Friday, August 13, 2021

IF THE COVID DOOMSAYERS ARE RIGHT, EXPECT A LOT MORE INFECTIONS -- AND MAYBE A GOP WAVE ELECTION

David Wallace-Wells of New York magazine has been talking to COVID experts who are looking at the performance of the Delta variant and don't believe we're in a pandemic of the unvaccinated.
“The message that breakthrough cases are exceedingly rare and that you don’t have to worry about them if you’re vaccinated — that this is only an epidemic of the unvaccinated — that message is falling flat,” Harvard epidemiologist Michael Mina told me.... “If this was still Alpha, sure. But with Delta, plenty of people are getting sick. Plenty of transmission is going on. And my personal opinion is that the whole notion of herd immunity from two vaccine shots is flying out the window very quickly with this new variant.”

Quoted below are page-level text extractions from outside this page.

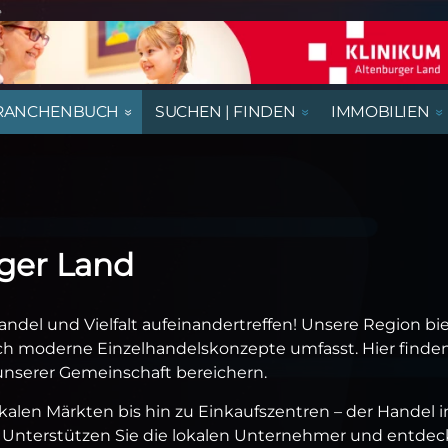
e
RANCHENBUCH
SUCHEN | FINDEN
IMMOBILIEN
REGIONALE NACHRICHTEN
AUSSTELLUNGEN, LESUNGEN &
AUS- UND WEITERBILDUNG
BEGEGNUNGSSTÄTTEN
HÄUSER
AUSBILDUNGSPLÄTZE
VORTRÄGE
RATGEBER & GESUNDHEIT
KIRCHE & GOTTESDIENSTE
GASTRONOMIE
NÜTZLICHES UND WISSENSWERTES
ger Land
THEATER & KABARETT
del und Vielfalt aufeinandertreffen! Unsere Region bie
auch moderne Einzelhandelskonzepte umfasst. Hier finden
unserer Gemeinschaft bereichern.
len Märkten bis hin zu Einkaufszentren – der Handel i
Unterstützen Sie die lokalen Unternehmer und entdecke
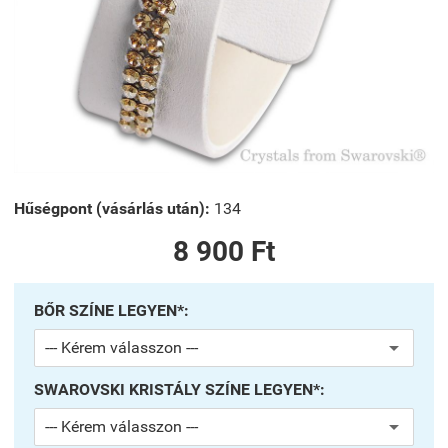
Hűségpont (vásárlás után):
134
8 900 Ft
BŐR SZÍNE LEGYEN*:
SWAROVSKI KRISTÁLY SZÍNE LEGYEN*:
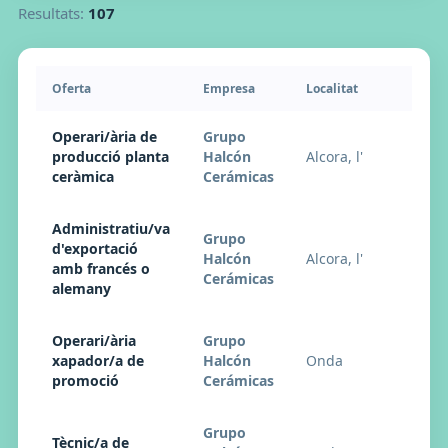
Resultats:
107
Oferta
Empresa
Localitat
Pub
Operari/ària de
Grupo
producció planta
Halcón
Alcora, l'
27
ceràmica
Cerámicas
Administratiu/va
Grupo
d'exportació
Halcón
Alcora, l'
27
amb francés o
Cerámicas
alemany
Operari/ària
Grupo
xapador/a de
Halcón
Onda
27
promoció
Cerámicas
Grupo
Tècnic/a de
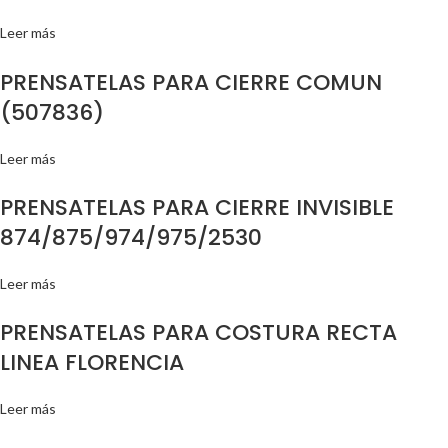
Leer más
PRENSATELAS PARA CIERRE COMUN
(507836)
Leer más
PRENSATELAS PARA CIERRE INVISIBLE
874/875/974/975/2530
Leer más
PRENSATELAS PARA COSTURA RECTA
LINEA FLORENCIA
Leer más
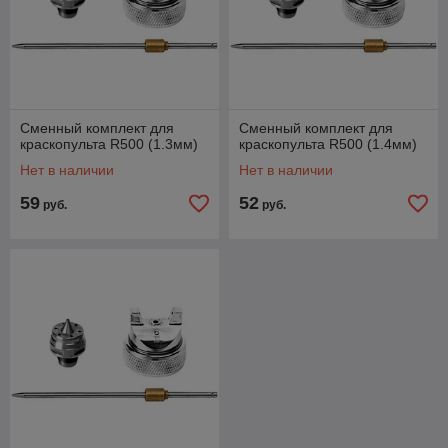
Сменный комплект для
Сменный комплект для
краскопульта R500 (1.3мм)
краскопульта R500 (1.4мм)
Нет в наличии
Нет в наличии
59
52
руб.
руб.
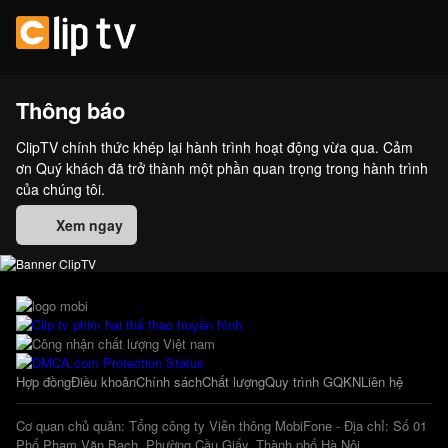
Thông báo
ClipTV chính thức khép lại hành trình hoạt động vừa qua. Cảm
ơn Quý khách đã trở thành một phần quan trọng trong hành trình
của chúng tôi.
Xem ngay
Hợp đồng
Điều khoản
Chính sách
Chất lượng
Quy trình GQKN
Liên hệ
Cơ quan chủ quản: Tổng công ty Viễn thông MobiFone - Địa chỉ: Số 01
Phố Phạm Văn Bạch, Phường Cầu Giấy, Thành phố Hà Nội.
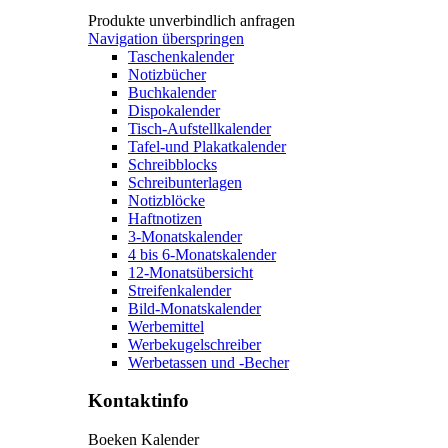
Produkte unverbindlich anfragen
Navigation überspringen
Taschenkalender
Notizbücher
Buchkalender
Dispokalender
Tisch-Aufstellkalender
Tafel-und Plakatkalender
Schreibblocks
Schreibunterlagen
Notizblöcke
Haftnotizen
3-Monatskalender
4 bis 6-Monatskalender
12-Monatsübersicht
Streifenkalender
Bild-Monatskalender
Werbemittel
Werbekugelschreiber
Werbetassen und -Becher
Kontaktinfo
Boeken Kalender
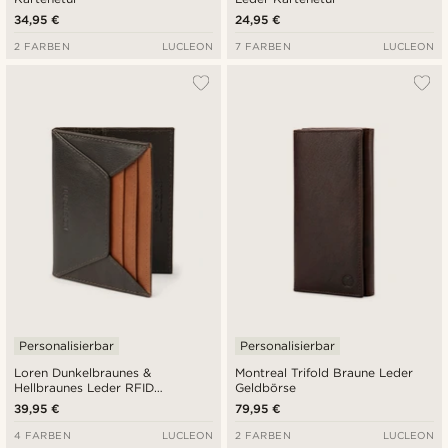
34,95 €
24,95 €
2 FARBEN
LUCLEON
7 FARBEN
LUCLEON
Personalisierbar
Personalisierbar
Loren Dunkelbraunes &
Montreal Trifold Braune Leder
Hellbraunes Leder RFID
Geldbörse
Kartenetui
39,95 €
79,95 €
4 FARBEN
LUCLEON
2 FARBEN
LUCLEON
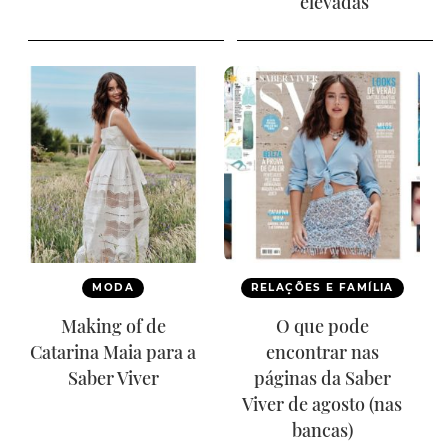
elevadas
MODA
RELAÇÕES E FAMÍLIA
Making of de
O que pode
Catarina Maia para a
encontrar nas
Saber Viver
páginas da Saber
Viver de agosto (nas
bancas)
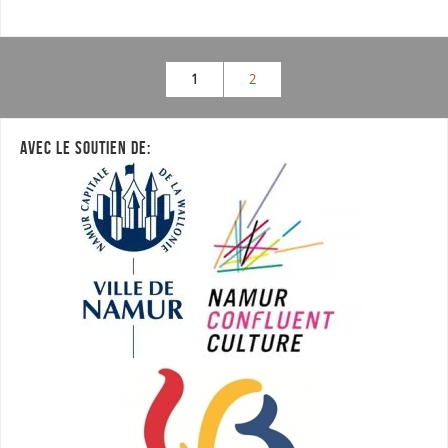
1
2
AVEC LE SOUTIEN DE:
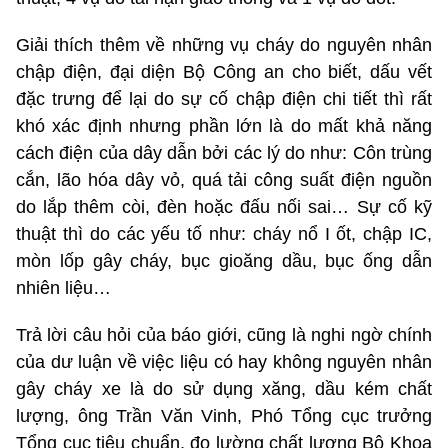
Giải thích thêm về những vụ cháy do nguyên nhân
chập điện, đại diện Bộ Công an cho biết, dấu vết
đặc trưng để lại do sự cố chập điện chi tiết thì rất
khó xác định nhưng phần lớn là do mất khả năng
cách điện của dây dẫn bởi các lý do như: Côn trùng
cắn, lão hóa dây vỏ, quá tải công suất điện nguồn
do lắp thêm còi, đèn hoặc đấu nối sai… Sự cố kỹ
thuật thì do các yếu tố như: cháy nổ I ốt, chập IC,
mòn lốp gây cháy, bục gioăng dầu, bục ống dẫn
nhiên liệu…
Trả lời câu hỏi của báo giới, cũng là nghi ngờ chính
của dư luận về việc liệu có hay không nguyên nhân
gây cháy xe là do sử dụng xăng, dầu kém chất
lượng, ông Trần Văn Vinh, Phó Tổng cục trưởng
Tổng cục tiêu chuẩn, đo lường chất lượng Bộ Khoa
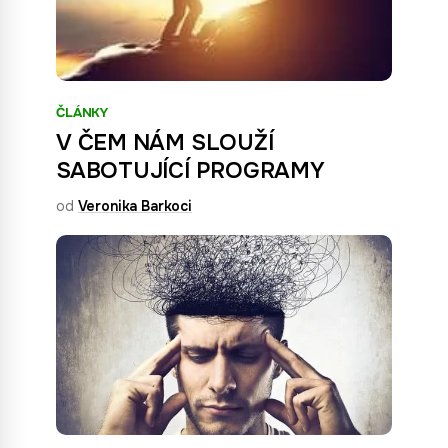
ČLÁNKY
V ČEM NÁM SLOUŽÍ
SABOTUJÍCÍ PROGRAMY
od
Veronika Barkoci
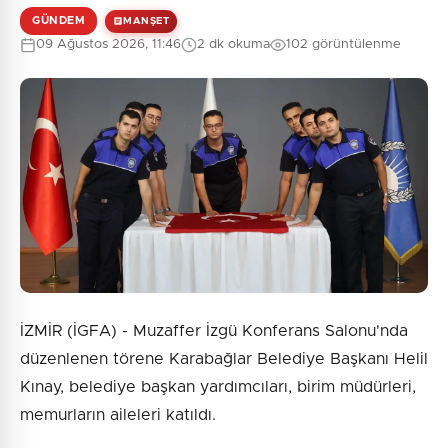
GÜNDEM
MANŞET
09 Ağustos 2026, 11:46
2 dk okuma
102 görüntülenme
İZMİR (İGFA) - Muzaffer İzgü Konferans Salonu'nda
düzenlenen törene Karabağlar Belediye Başkanı Helil
Kınay, belediye başkan yardımcıları, birim müdürleri,
memurların aileleri katıldı.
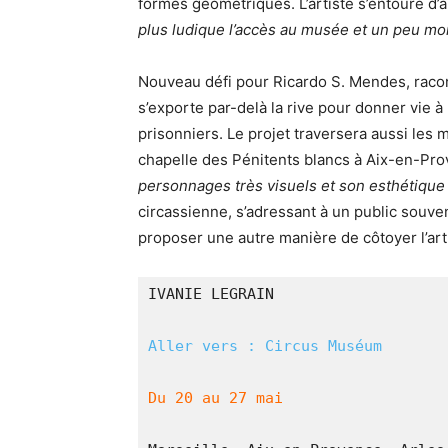
formes géométriques. L’artiste s’entoure d’
plus ludique l’accès au musée et un peu moi
Nouveau défi pour Ricardo S. Mendes, racont
s’exporte par-delà la rive pour donner vie à 
prisonniers. Le projet traversera aussi les 
chapelle des Pénitents blancs à Aix-en-Pro
personnages très visuels et son esthétique
circassienne, s’adressant à un public souven
proposer une autre manière de côtoyer l’art
IVANIE LEGRAIN
Aller vers : Circus Muséum
Du 20 au 27 mai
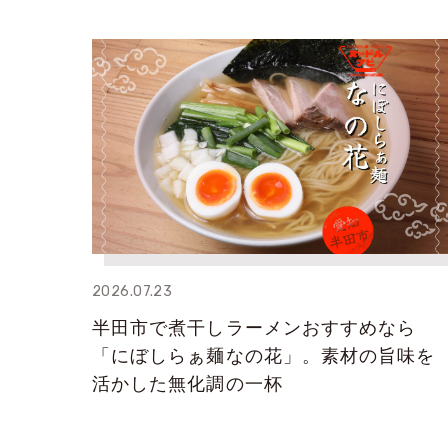
2026.07.23
半田市で煮干しラーメンおすすめなら
「にぼしらぁ麺なの花」。素材の旨味を
活かした無化調の一杯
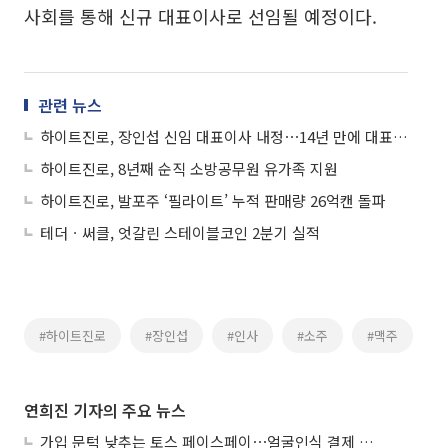
사회를 통해 신규 대표이사로 선임될 예정이다.
관련 뉴스
하이트진로, 장인섭 신임 대표이사 내정⋯14년 만에 대표 교체
하이트진로, 8년째 순직 소방공무원 유가족 지원
하이트진로, 발포주 ‘필라이트’ 누적 판매량 26억캔 돌파
테더ㆍ써클, 엇갈린 스테이블코인 2분기 실적
#하이트진로
#장인섭
#인사
#소주
#맥주
연희진 기자의 주요 뉴스
가입 문턱 낮추는 토스 페이스페이⋯얼굴인식 결제 확산 속도낸다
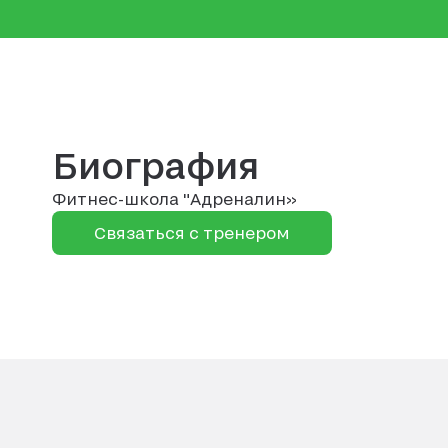
Биография
Фитнес-школа "Адреналин»
Связаться с тренером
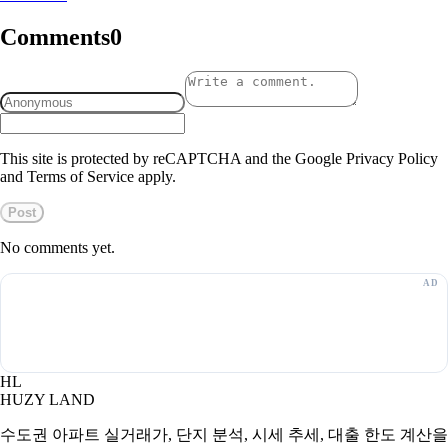
Comments
0
This site is protected by reCAPTCHA and the Google Privacy Policy
and Terms of Service apply.
Post
No comments yet.
HL
HUZY LAND
수도권 아파트 실거래가, 단지 분석, 시세 추세, 대출 한도 계산을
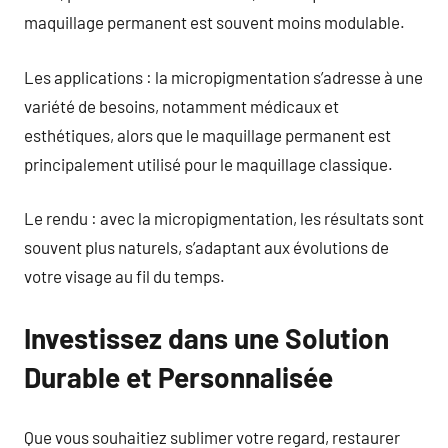
maquillage permanent est souvent moins modulable.
Les applications : la micropigmentation s’adresse à une
variété de besoins, notamment médicaux et
esthétiques, alors que le maquillage permanent est
principalement utilisé pour le maquillage classique.
Le rendu : avec la micropigmentation, les résultats sont
souvent plus naturels, s’adaptant aux évolutions de
votre visage au fil du temps.
Investissez dans une Solution
Durable et Personnalisée
Que vous souhaitiez sublimer votre regard, restaurer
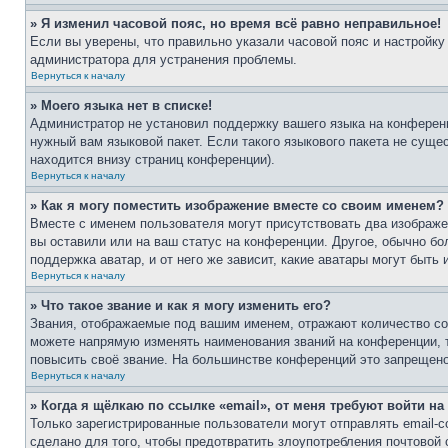
» Я изменил часовой пояс, но время всё равно неправильное!
Если вы уверены, что правильно указали часовой пояс и настройку
администратора для устранения проблемы.
Вернуться к началу
» Моего языка нет в списке!
Администратор не установил поддержку вашего языка на конференц
нужный вам языковой пакет. Если такого языкового пакета не сущ
находится внизу страниц конференции).
Вернуться к началу
» Как я могу поместить изображение вместе со своим именем?
Вместе с именем пользователя могут присутствовать два изображен
вы оставили или на ваш статус на конференции. Другое, обычно бо
поддержка аватар, и от него же зависит, какие аватары могут быт
Вернуться к началу
» Что такое звание и как я могу изменить его?
Звания, отображаемые под вашим именем, отражают количество с
можете напрямую изменять наименования званий на конференции, 
повысить своё звание. На большинстве конференций это запрещено
Вернуться к началу
» Когда я щёлкаю по ссылке «email», от меня требуют войти н
Только зарегистрированные пользователи могут отправлять email-
сделано для того, чтобы предотвратить злоупотребления почтовой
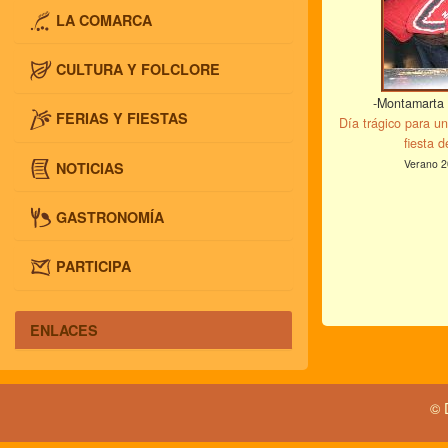
LA COMARCA
CULTURA Y FOLCLORE
-Montamarta 
FERIAS Y FIESTAS
Día trágico para un
fiesta d
Verano 2
NOTICIAS
GASTRONOMÍA
PARTICIPA
ENLACES
©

“We’re seeing a lot more spread in vaccinated people,” agreed Scripps’s Eric Topol, who estimated that the vaccines’ efficacy against symptomatic transmission, which he estimated to be 90 percent or above for the wild-type strain and all previous variants, had fallen to about 60 percent for Delta. “That’s a big drop.” Later, he suggested it might have fallen to 50 percent, and that new data about to be published in the U.S. would suggest an even lower rate. On Wednesday, a large pre-print study published by the Mayo clinic suggested the efficacy against infection had fallen as far as 42 percent.
Mina, the Harvard epidemiologist, believes that the vaccines aren't doing a very good job of preventing transmission by the vaccinated, because of the extreme transmissibility of Delta.
... my lab has probably done as much as anyone in the world at this point to really understand all of the confounding factors with viral loads. Now, I’m no oracle here. But what I do well is I look at, what should we expect from the immune system? What should we expect from viral kinetics and how would that play out in the population data? And if your peak viral load is at a billion or a trillion copies per milliliter, you’re going to transmit.

... I would say, tentatively, that, if we had a crystal ball, and we could say there are X number of people who have been exposed, then the probability of an exposure turning into an infection is, as an example, 30 percent lower amongst vaccinated.

... I’d say that there’s a very good chance that vaccines will help prevent an exposure turning into an infection. But amongst those who are getting infected and detected, the viral loads are really high. And we’re clearly seeing transmission happen. We’re seeing outbreaks happen amongst vaccinated groups.
He thinks the surges we're seeing now will happen will happen elsewhere, including highly vaccinated parts of the country, in part because the immunity of the vaccinated elderly is likely to wane. (He expects them to need booster shots.)
... Florida will get through this relatively quickly, because it’s burning through the state so quickly already. But by the time it gets to the Northeast and really takes over here, I think we’ll be pushing into late September, and we still have a lot of cases happening.

And at that point, we’re going to start seeing seasonality really take hold. So I think it will be very similar in fact to what we’ve seen across the world and across this country before — multiple waves, spatially segregated. That’s because we’re a large country with different kinds of attack for this virus and different strategies to control it. And so for the U.S. as a whole that just ends up creating a much longer duration wave than what we see in a smaller country like the U.K., for example.
If Mina and Topol are right -- especially about surges in vaccinated America -- one of the consequences will be political. Ron DeSantis and his rooting section, which includes not just the entire American right but much of the mainstream media, will expect liberals to eat crow, and blame themselves for the autumn and winter surges. President Biden, who staked so much of his reputation on his ability to contain the pandemic more effectively than Donald Trump, will begin to be perceived as a failure.

I already believe 2022 will be a good year for Republicans. The GOP knows how to fire up its voters for midterm cycles; Democrats usually don't. But if we're about to go through another bad pandemic year, and experience surges in blue and purple areas as well as red ones, then the party identified with vaccines and a strong belief in public health is likely to get blamed when public health measures don't seem to work. It's not our fault that we didn't know what Delta would be like, but that won't stop Republicans from saying that our approach has failed.

The worst predictions might not come true. If they do, voters might rally around the party that seems to care about doing the right thing. A combination of vaccines and natural immunity might allow us to feel reasonably safe in the spring of 2022 -- a few months before the midterms.

But bad COVID news in the next year could be bad for Democrats. Be ready for that.